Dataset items
:::::
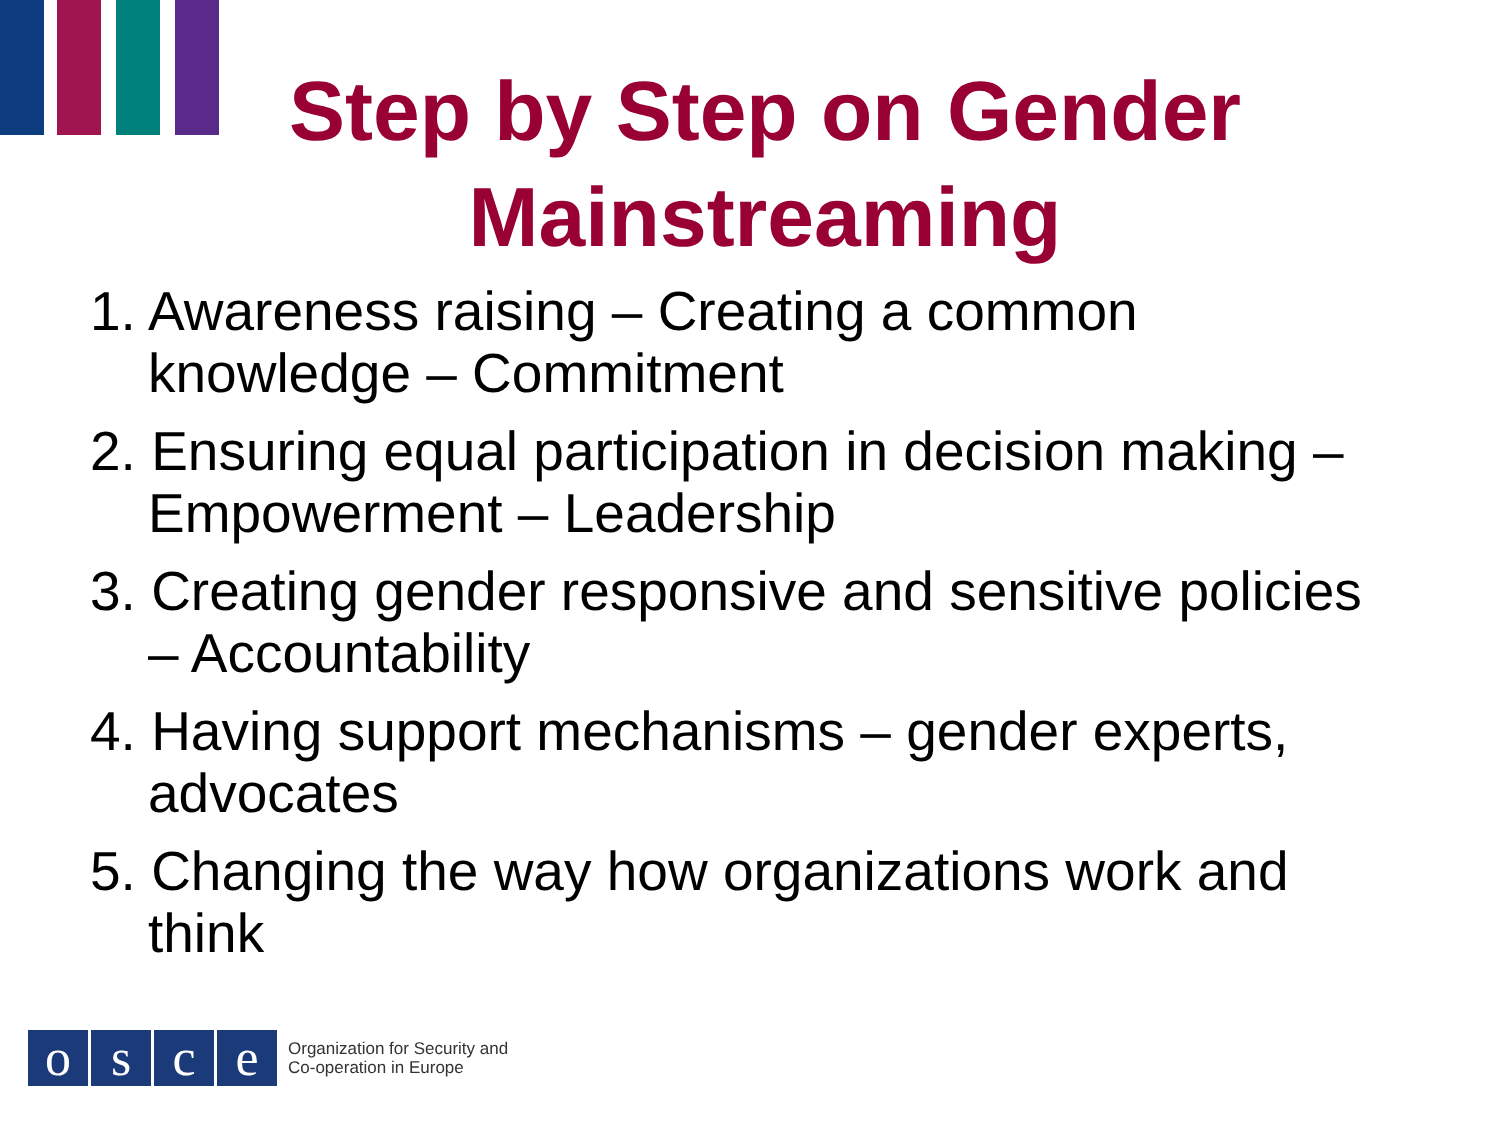Step by Step on Gender Mainstreaming
1. Awareness raising – Creating a common knowledge – Commitment
2. Ensuring equal participation in decision making – Empowerment – Leadership
3. Creating gender responsive and sensitive policies – Accountability
4. Having support mechanisms – gender experts, advocates
5. Changing the way how organizations work and think
o s c e
Organization for Security and
Co-operation in Europe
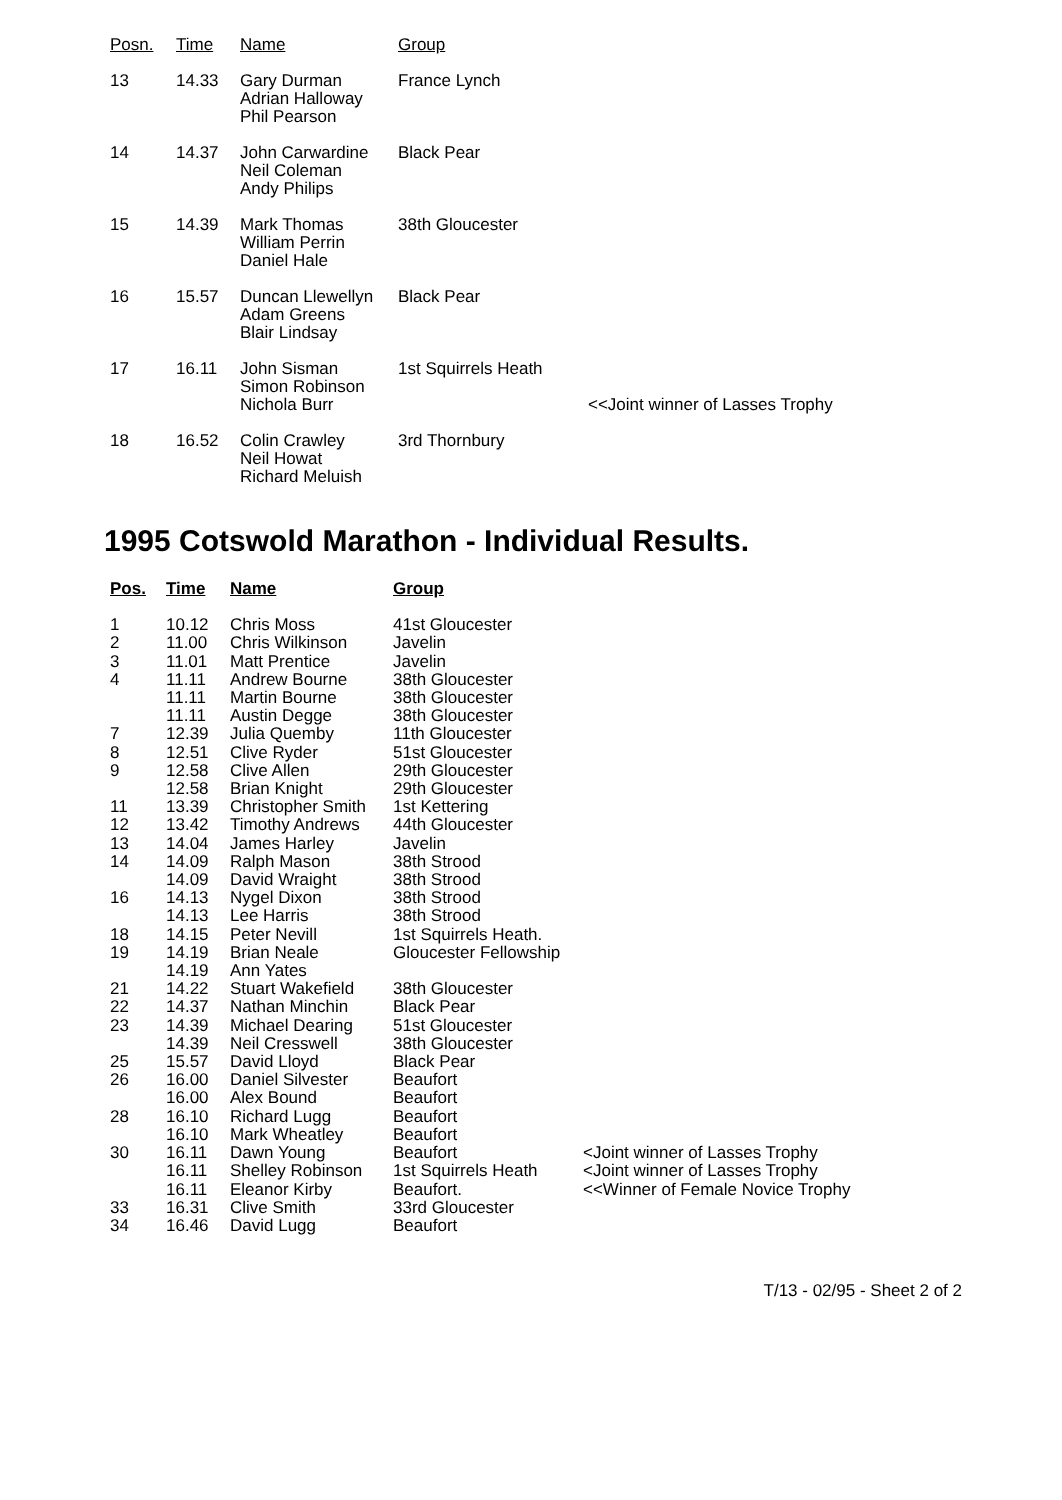| Posn. | Time | Name | Group | |
| --- | --- | --- | --- | --- |
| 13 | 14.33 | Gary Durman Adrian Halloway Phil Pearson | France Lynch | |
| 14 | 14.37 | John Carwardine Neil Coleman Andy Philips | Black Pear | |
| 15 | 14.39 | Mark Thomas William Perrin Daniel Hale | 38th Gloucester | |
| 16 | 15.57 | Duncan Llewellyn Adam Greens Blair Lindsay | Black Pear | |
| 17 | 16.11 | John Sisman Simon Robinson Nichola Burr | 1st Squirrels Heath | <<Joint winner of Lasses Trophy |
| 18 | 16.52 | Colin Crawley Neil Howat Richard Meluish | 3rd Thornbury | |
1995 Cotswold Marathon - Individual Results.
| Pos. | Time | Name | Group | |
| --- | --- | --- | --- | --- |
| 1 | 10.12 | Chris Moss | 41st Gloucester | |
| 2 | 11.00 | Chris Wilkinson | Javelin | |
| 3 | 11.01 | Matt Prentice | Javelin | |
| 4 | 11.11 | Andrew Bourne | 38th Gloucester | |
| | 11.11 | Martin Bourne | 38th Gloucester | |
| | 11.11 | Austin Degge | 38th Gloucester | |
| 7 | 12.39 | Julia Quemby | 11th Gloucester | |
| 8 | 12.51 | Clive Ryder | 51st Gloucester | |
| 9 | 12.58 | Clive Allen | 29th Gloucester | |
| | 12.58 | Brian Knight | 29th Gloucester | |
| 11 | 13.39 | Christopher Smith | 1st Kettering | |
| 12 | 13.42 | Timothy Andrews | 44th Gloucester | |
| 13 | 14.04 | James Harley | Javelin | |
| 14 | 14.09 | Ralph Mason | 38th Strood | |
| | 14.09 | David Wraight | 38th Strood | |
| 16 | 14.13 | Nygel Dixon | 38th Strood | |
| | 14.13 | Lee Harris | 38th Strood | |
| 18 | 14.15 | Peter Nevill | 1st Squirrels Heath. | |
| 19 | 14.19 | Brian Neale | Gloucester Fellowship | |
| | 14.19 | Ann Yates | | |
| 21 | 14.22 | Stuart Wakefield | 38th Gloucester | |
| 22 | 14.37 | Nathan Minchin | Black Pear | |
| 23 | 14.39 | Michael Dearing | 51st Gloucester | |
| | 14.39 | Neil Cresswell | 38th Gloucester | |
| 25 | 15.57 | David Lloyd | Black Pear | |
| 26 | 16.00 | Daniel Silvester | Beaufort | |
| | 16.00 | Alex Bound | Beaufort | |
| 28 | 16.10 | Richard Lugg | Beaufort | |
| | 16.10 | Mark Wheatley | Beaufort | |
| 30 | 16.11 | Dawn Young | Beaufort | <Joint winner of Lasses Trophy |
| | 16.11 | Shelley Robinson | 1st Squirrels Heath | <Joint winner of Lasses Trophy |
| | 16.11 | Eleanor Kirby | Beaufort. | <<Winner of Female Novice Trophy |
| 33 | 16.31 | Clive Smith | 33rd Gloucester | |
| 34 | 16.46 | David Lugg | Beaufort | |
T/13 - 02/95 - Sheet 2 of 2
:::::
● **Your objective**
Starting with the first line of the data above and ending with the line containing "Wraight | 38th Strood | |", please restate every line exactly, leaving images out.

● **Expected answer**
Step by Step on Gender Mainstreaming
1. Awareness raising – Creating a common knowledge – Commitment
2. Ensuring equal participation in decision making – Empowerment – Leadership
3. Creating gender responsive and sensitive policies – Accountability
4. Having support mechanisms – gender experts, advocates
5. Changing the way how organizations work and think
o s c e
Organization for Security and
Co-operation in Europe
| Posn. | Time | Name | Group | |
| --- | --- | --- | --- | --- |
| 13 | 14.33 | Gary Durman Adrian Halloway Phil Pearson | France Lynch | |
| 14 | 14.37 | John Carwardine Neil Coleman Andy Philips | Black Pear | |
| 15 | 14.39 | Mark Thomas William Perrin Daniel Hale | 38th Gloucester | |
| 16 | 15.57 | Duncan Llewellyn Adam Greens Blair Lindsay | Black Pear | |
| 17 | 16.11 | John Sisman Simon Robinson Nichola Burr | 1st Squirrels Heath | <<Joint winner of Lasses Trophy |
| 18 | 16.52 | Colin Crawley Neil Howat Richard Meluish | 3rd Thornbury | |
1995 Cotswold Marathon - Individual Results.
| Pos. | Time | Name | Group | |
| --- | --- | --- | --- | --- |
| 1 | 10.12 | Chris Moss | 41st Gloucester | |
| 2 | 11.00 | Chris Wilkinson | Javelin | |
| 3 | 11.01 | Matt Prentice | Javelin | |
| 4 | 11.11 | Andrew Bourne | 38th Gloucester | |
| | 11.11 | Martin Bourne | 38th Gloucester | |
| | 11.11 | Austin Degge | 38th Gloucester | |
| 7 | 12.39 | Julia Quemby | 11th Gloucester | |
| 8 | 12.51 | Clive Ryder | 51st Gloucester | |
| 9 | 12.58 | Clive Allen | 29th Gloucester | |
| | 12.58 | Brian Knight | 29th Gloucester | |
| 11 | 13.39 | Christopher Smith | 1st Kettering | |
| 12 | 13.42 | Timothy Andrews | 44th Gloucester | |
| 13 | 14.04 | James Harley | Javelin | |
| 14 | 14.09 | Ralph Mason | 38th Strood | |
| | 14.09 | David Wraight | 38th Strood | |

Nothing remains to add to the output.